= Edge Hill railway works =

Railway company in Liverpool

Edge Hill railway works was built by the Liverpool and Manchester Railway around 1830 at Edge Hill, Liverpool. A second was built in 1839 by the Grand Junction Railway adjacent to it.

==Liverpool and Manchester Railway==
The shop initially maintained and repaired the company's existing fleet of thirty six engines, bought in from private makers, twenty seven from Robert Stephenson and Company.

The first locomotive superintendent was John Dixon, followed by John Melling, then in 1840 by John Dewrance. In 1841 four 2-2-2 were built, followed by six more the following year, which also saw the production of 2-4-0 goods engines.

By 1845 some twenty eight engines were built, at which time the L&MR was merged into the Grand Junction, and new building ceased, with the workshop closing in 1847.

==Grand Junction Railway==
Opening in 1839, the first Locomotive Superintendent was Thomas Melling. He was succeeded in 1840 by William Buddicom.

An immediate problem was the frequency of broken crank axles on the inside-cylindered 2-2-2 locomotives from a range of manufacturers. The works produced a new design, either by Buddicom, or his foreman, Alexander Allan, with outside cylinders. The first three were probably rebuilds, "Aeolus", "Tartarus" and "Sunbeam". They became known as the "Old Crewe" type.

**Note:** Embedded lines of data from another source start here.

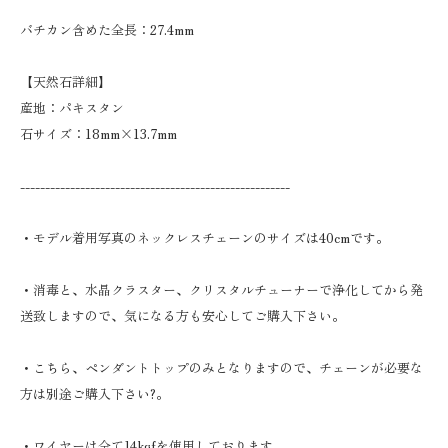
バチカン含めた全長：27.4mm
【天然石詳細】
産地：パキスタン
石サイズ：18mm×13.7mm
------------------------------------------------------
・モデル着用写真のネックレスチェーンのサイズは40cmです。
・消毒と、水晶クラスター、クリスタルチューナーで浄化してから発
送致しますので、気になる方も安心してご購入下さい。
・こちら、ペンダントトップのみとなりますので、チェーンが必要な
方は別途ご購入下さい?。
・ワイヤーは全て14kgfを使用しております。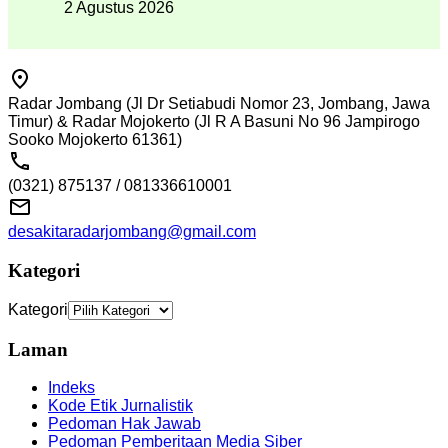
2 Agustus 2026
Radar Jombang (Jl Dr Setiabudi Nomor 23, Jombang, Jawa
Timur) & Radar Mojokerto (Jl R A Basuni No 96 Jampirogo
Sooko Mojokerto 61361)
(0321) 875137 / 081336610001
desakitaradarjombang@gmail.com
Kategori
Kategori
Laman
Indeks
Kode Etik Jurnalistik
Pedoman Hak Jawab
Pedoman Pemberitaan Media Siber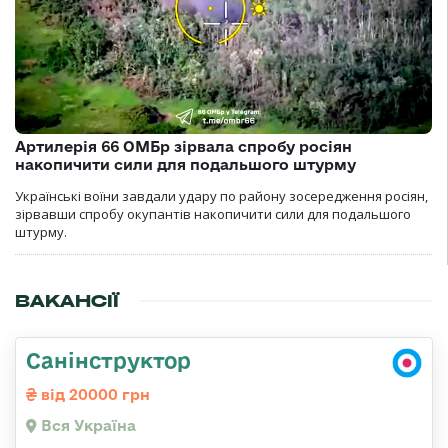
Артилерія 66 ОМБр зірвала спробу росіян
накопичити сили для подальшого штурму
Українські воїни завдали удару по району зосередження росіян,
зірвавши спробу окупантів накопичити сили для подальшого
штурму.
ВАКАНСІЇ
Санінструктор
від 20000 грн
Вся Україна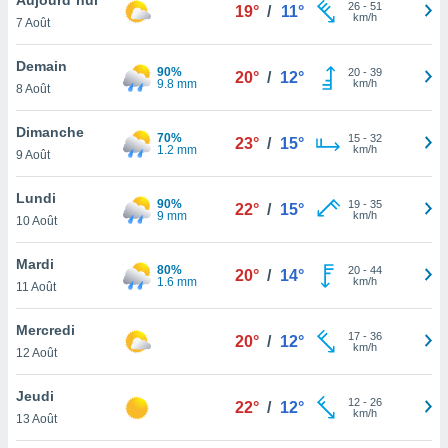
n «
26
-
51
19°
/
11°
km/h
7 Août
 et
r »,
cédez au
Demain
90%
20
-
39
20°
/
12°
 et vous
9.8 mm
km/h
8 Août
z
ation de
Dimanche
70%
15
-
32
23°
/
15°
1.2 mm
km/h
9 Août
qu'ils
 nous ou
aires,
Lundi
90%
19
-
35
22°
/
15°
9 mm
km/h
10 Août
nt de
t
Mardi
80%
20
-
44
er le
20°
/
14°
1.6 mm
km/h
11 Août
ement
te, ainsi
Mercredi
17
-
36
20°
/
12°
km/h
per un
12 Août
écifique
us
Jeudi
12
-
26
de la
22°
/
12°
km/h
13 Août
 et du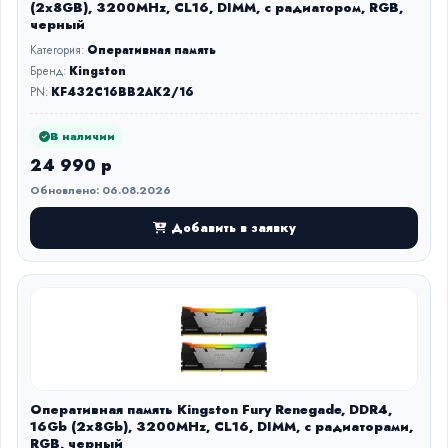
(2x8GB), 3200MHz, CL16, DIMM, с радиатором, RGB,
черный
Категория:
Оперативная память
Бренд:
Kingston
PN:
KF432C16BB2AK2/16
В наличии
24 990 р
Обновлено: 06.08.2026
Добавить в заявку
Оперативная память Kingston Fury Renegade, DDR4,
16Gb (2x8Gb), 3200MHz, CL16, DIMM, с радиаторами,
RGB, черный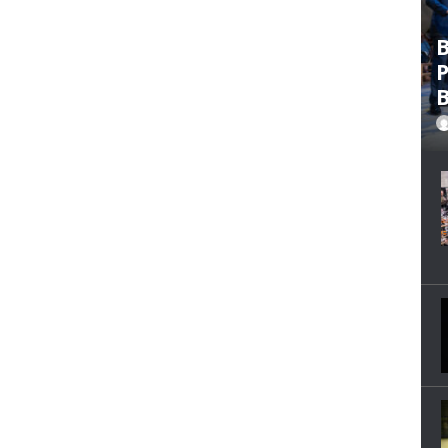
B
P
B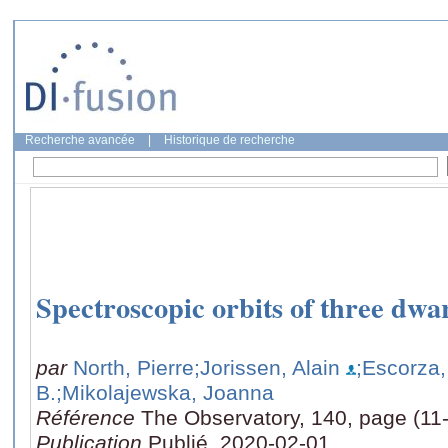
Recherche avancée
|
Historique de recherche
Spectroscopic orbits of three dwa
par
North, Pierre
;Jorissen, Alain
;Escorza,
B.
;Mikolajewska, Joanna
Référence
The Observatory, 140, page (11
Publication
Publié, 2020-02-01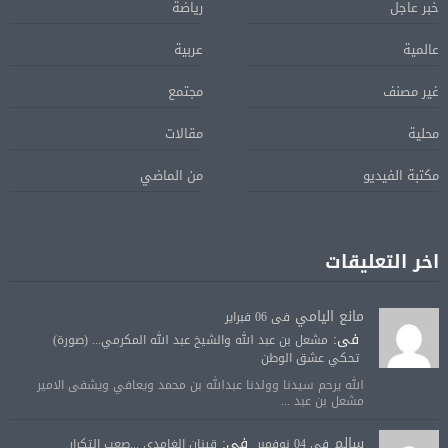
خبر عاجل
رياضة
عالمية
عربية
غير مصنف
مجتمع
محلية
مقالات
مكتبة الفيديو
من الماضي
اخر التعليقات
مانع اليامي
فى 06 فبراير
فى:
مشعل بن عبد الله والشيخ عبد الله المكرمي... (صورة)
تحكي عشق الوطن
الله يرحم سيدنا وولدنا عبدالله بن محمد ويعافي ويشفى الامير
مشعل بن عبد ...
سالم
فى:
فى 04 نوفمبر
قينان الغامدي ...صعب التكرار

In 1841, Francis Trevithick, son of Richard Trevithick took over as Locomotive Superintendent.
The space at Edge Hill limited further expansion. Moreover, the GJR could only enter it over L&MR tracks. Accordingly, in 1843, the GJR decided to move its operations to Crewe, which was roughly halfway along the route. Shortly after this the works closed down, along with Longsight.